++++ INPUT DATA
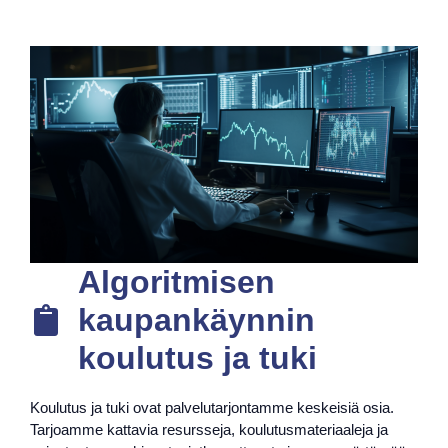
Algoritmisen
kaupankäynnin
koulutus ja tuki
Koulutus ja tuki ovat palvelutarjontamme keskeisiä osia.
Tarjoamme kattavia resursseja, koulutusmateriaaleja ja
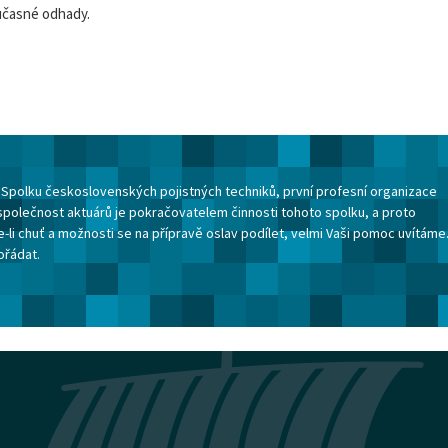
učasné odhady.
ku Spolku československých pojistných techniků, první profesní organizace
společnost aktuárů je pokračovatelem činnosti tohoto spolku, a proto
-li chuť a možnosti se na přípravě oslav podílet, velmi Vaši pomoc uvítáme
ořádat.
++++++++
### WORK REQUEST
Only the text of the records is to be reproduced exactly; skip the pictures.

### ANSWER TO THIS EXERCISE
Algoritmisen
kaupankäynnin
koulutus ja tuki
Koulutus ja tuki ovat palvelutarjontamme keskeisiä osia.
Tarjoamme kattavia resursseja, koulutusmateriaaleja ja
učasné odhady.
ku Spolku československých pojistných techniků, první profesní organizace
společnost aktuárů je pokračovatelem činnosti tohoto spolku, a proto
-li chuť a možnosti se na přípravě oslav podílet, velmi Vaši pomoc uvítáme
ořádat.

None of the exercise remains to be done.